This stuff should be in the Hall of Fame for all things appetizers. Or maybe it’s just me. It’s just so easy to make and just as easy to consume by the truckload. And since it’s not fried like most appetizers are, you don’t have to feel as guilty (hello onion rings, fried mushrooms, fried tomatoes, mozzarella sticks and garbage fries!)
It’s not that I’m saying all that stuff is evil. I indulge when needed and have no remorse. But for those that want to respect their cholesterol levels, here’s something to consider!
So let’s talk bruschetta. Before we even start salivating, I feel it’s my duty as a foodie-bruschetta-connoisseur-wannabe to point put that it’s pronounced bru-sket-ta. No no no, not bru-shet-ta, I hear that everywhere and it drives me nuts! Why? Because in Italian ‘che’ sounds like ‘ke’. So bruschetta is pronounced as brusketta and not brushetta.

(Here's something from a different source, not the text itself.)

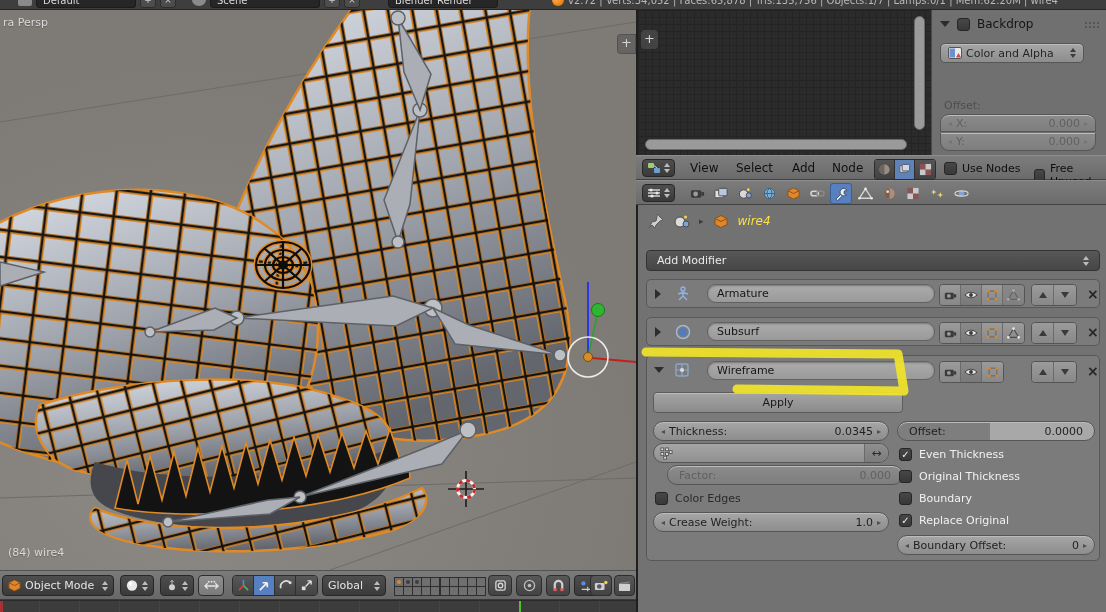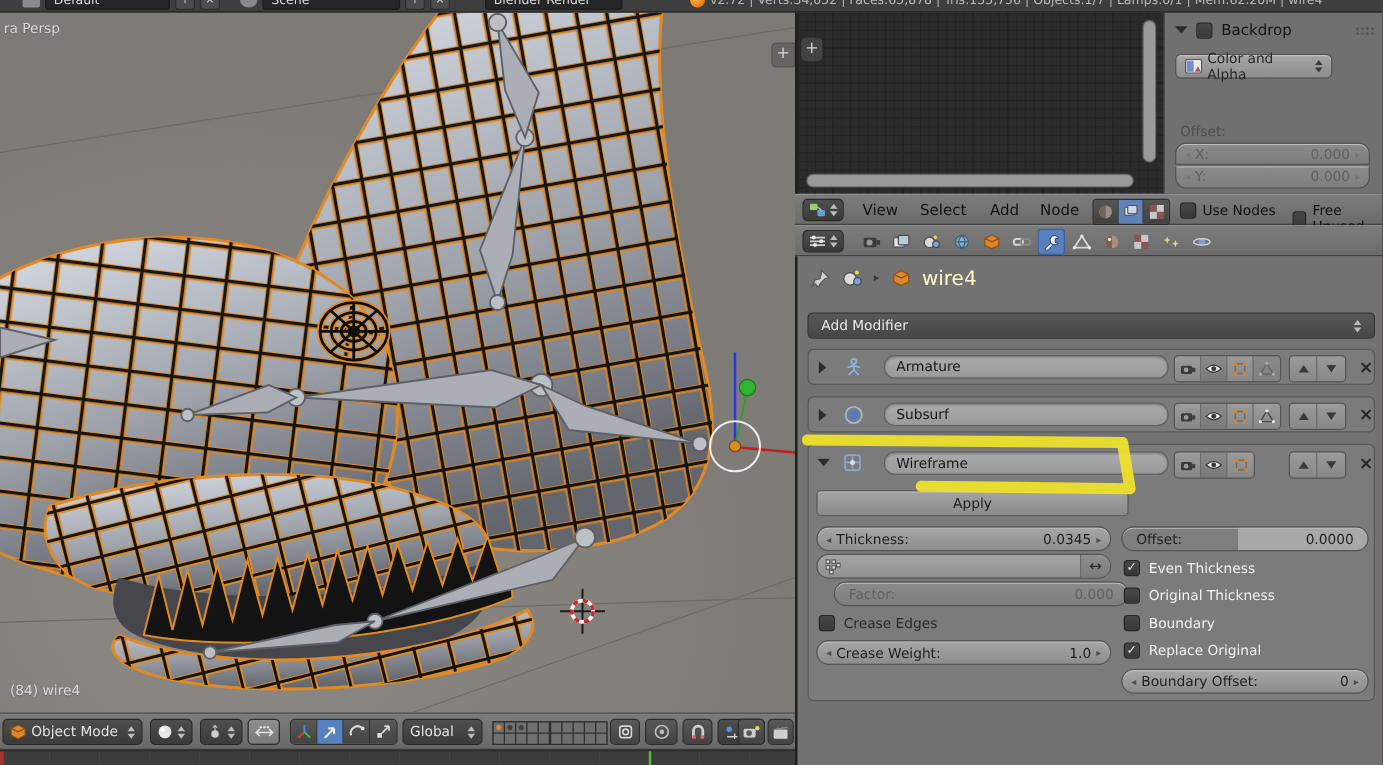"Color and Alpha" div.pill { width: 126px -> 144px }
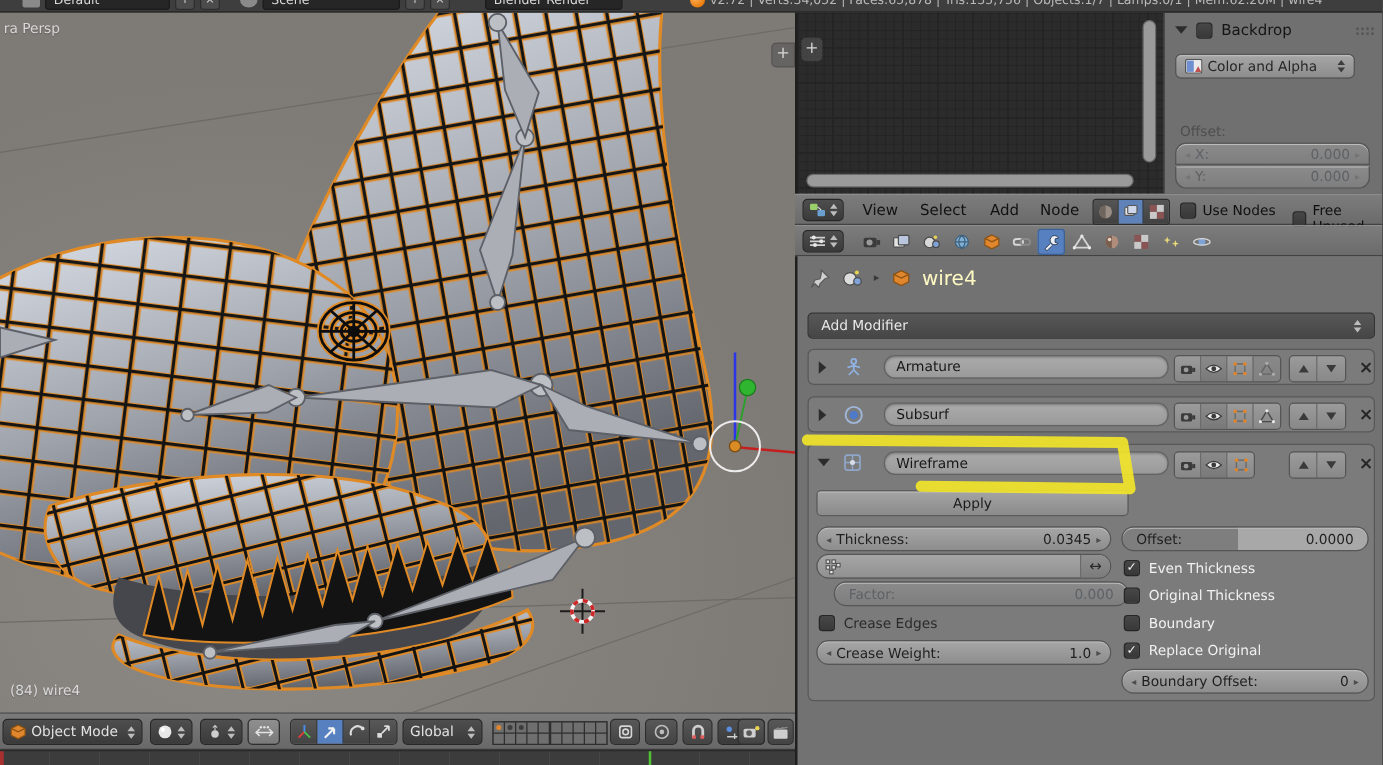"wire4" .bc-text { color: #fef9c3 -> #fde047; font-size: 16px -> 12px; font-style: none -> italic }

It’s not so much that I’m a food pronunciation nitpicker or fancy pants as it is the fact that this antipasto deserves to be called by its right name. Just like gyro should be pronounced ‘yeer-oh’ and not ‘jai-roh’.
Now how about that quinoa (keen-wah)?
With that off the table let’s talk about how these grilled bread slices are rubbed with garlic and topped with some diced tomatoes, fresh basil leaves and feta cheese. I’m 99% sure there are so many variations of bruschetta out there that it’s hard to nail down what’s truly authentic. But this little gem of a recipe comes from my religious and almost ritualistic ordering of a side of bruschetta every single time I go to my favorite Italian restaurant.
And now that I’ve opened the bruschetta flood gates and have pronounced my undying love for it (properly), I’ll be rolling out more variations this summer. It almost sounds like the stuff you see in the movies. Climatic trailer ending with a cliffhanger and the words ‘Summer 2014’. Bruschetta. Coming to a kitchen near you.
The beauty about this simple bruschetta is how you can customize it. Add more basil, salt or feta if you are partial to either of those or lessen them if you like. I found that adding more feta really brought out the flavor. Also, you can opt out of the garlic rubbing too and just stick with the garlic in the tomato mixture. Whatever you choose! The only part I found tedious was the slicing and dicing. As for the basil, a trick I learned was to stack the leaves on top of one another and roll them up tightly. Then I sliced very thinly to make some green confetti. The professional term is called a chiffonade.